Four faculty members from the Richard and Loan Hill Department of Bioengineering were a part of this year’s class, including Irena Levitan, professor of medicine, pharmacology and bioengineering; Hayat Onyuksel, professor of pharmaceutics and bioengineering; Brenda Russell, professor emerita of physiology and biophysics, bioengineering, and medicine; and Xincheng Yao, Richard and Loan Hill professor of bioengineering and of ophthalmology and visual sciences.

Being elected into the AIMBE College of Fellows is a high honor for engineers working in the medical and biological fields. In fact, the institute noted it’s inductees are made up of the top 2 percent of medical and biological engineers.

Levitan was recognized for her outstanding contributions to the understanding of lipid-ion channel interactions, cellular biomechanics, and vascular dysfunction under dyslipidemia. Levitan and her research group provided the field the first comprehensive structural insights into cholesterol regulation of K channels.

Onyuksel was selected for her important contributions to the development of safe and effective nanomedicines for targeted treatments of breast cancer and inflammatory diseases. Onyuksel’s lab delivers drug molecules by encapsulating them in an innovative nano-carrier system that allows for the drugs to be delivered directly to diseased tissues without causing side effects to healthy tissue.
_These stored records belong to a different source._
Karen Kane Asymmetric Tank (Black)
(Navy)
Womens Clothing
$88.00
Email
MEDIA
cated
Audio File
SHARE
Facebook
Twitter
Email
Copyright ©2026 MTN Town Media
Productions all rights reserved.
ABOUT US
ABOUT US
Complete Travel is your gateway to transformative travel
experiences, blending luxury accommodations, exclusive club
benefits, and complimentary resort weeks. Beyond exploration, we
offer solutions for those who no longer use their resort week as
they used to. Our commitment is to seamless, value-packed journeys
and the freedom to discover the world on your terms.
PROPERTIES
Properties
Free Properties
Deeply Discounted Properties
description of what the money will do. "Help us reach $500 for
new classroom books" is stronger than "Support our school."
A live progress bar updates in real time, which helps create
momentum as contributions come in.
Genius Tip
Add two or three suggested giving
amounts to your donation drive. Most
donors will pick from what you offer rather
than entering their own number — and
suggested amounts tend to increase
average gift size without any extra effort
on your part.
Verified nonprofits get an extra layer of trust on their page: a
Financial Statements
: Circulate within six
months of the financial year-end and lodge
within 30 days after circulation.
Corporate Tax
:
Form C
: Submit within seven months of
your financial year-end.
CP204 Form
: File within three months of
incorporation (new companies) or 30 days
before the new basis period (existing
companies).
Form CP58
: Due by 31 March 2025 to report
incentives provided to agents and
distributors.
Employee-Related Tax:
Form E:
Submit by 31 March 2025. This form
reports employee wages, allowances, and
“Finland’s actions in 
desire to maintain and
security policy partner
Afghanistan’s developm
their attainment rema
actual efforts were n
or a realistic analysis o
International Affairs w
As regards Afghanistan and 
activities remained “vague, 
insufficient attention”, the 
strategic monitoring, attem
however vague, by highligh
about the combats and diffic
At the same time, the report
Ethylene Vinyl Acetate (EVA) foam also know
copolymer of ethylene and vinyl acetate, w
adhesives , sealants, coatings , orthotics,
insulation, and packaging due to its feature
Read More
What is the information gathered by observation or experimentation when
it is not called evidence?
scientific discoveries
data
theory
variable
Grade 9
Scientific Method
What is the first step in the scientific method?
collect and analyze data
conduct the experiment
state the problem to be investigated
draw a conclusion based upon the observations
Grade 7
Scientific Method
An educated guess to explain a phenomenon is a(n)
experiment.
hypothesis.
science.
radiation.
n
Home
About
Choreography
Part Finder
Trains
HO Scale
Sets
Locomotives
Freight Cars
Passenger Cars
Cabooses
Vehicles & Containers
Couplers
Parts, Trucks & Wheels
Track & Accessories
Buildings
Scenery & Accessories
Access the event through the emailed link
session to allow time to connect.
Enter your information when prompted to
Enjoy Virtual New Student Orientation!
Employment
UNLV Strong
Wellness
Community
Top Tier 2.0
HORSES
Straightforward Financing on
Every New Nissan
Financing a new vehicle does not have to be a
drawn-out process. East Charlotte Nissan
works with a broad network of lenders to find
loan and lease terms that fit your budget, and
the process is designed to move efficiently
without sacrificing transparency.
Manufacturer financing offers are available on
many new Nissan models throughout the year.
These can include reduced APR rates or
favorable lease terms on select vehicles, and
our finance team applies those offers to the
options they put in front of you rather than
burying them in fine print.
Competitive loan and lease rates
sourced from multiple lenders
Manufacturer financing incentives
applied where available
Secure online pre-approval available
Russell, a pioneer in the bioengineering field for almost five decades, was recognized for her investigation of the importance of forces and the microenvironment to cells. Her research has changed how scientists think about skeletal and cardiac muscle adaptation and helped introduce the possibility of multidimensional ways muscle can respond to mechanical demands.

Yao was selected for his contributions to retinal biophysics, functional optical coherence tomography (OCT), OCT angiography, super-resolution microscopy, and ultra-widefield fundus photography.

Bioengineering Professor Jim Patton and Richard and Loan Hill Professor Ian Papautsky were inducted as fellows in AIMBE last year.

This year’s Class of Fellows were celebrated during the AIMBE annual meeting at the National Academy of Sciences in Washington, D.C., on March 25.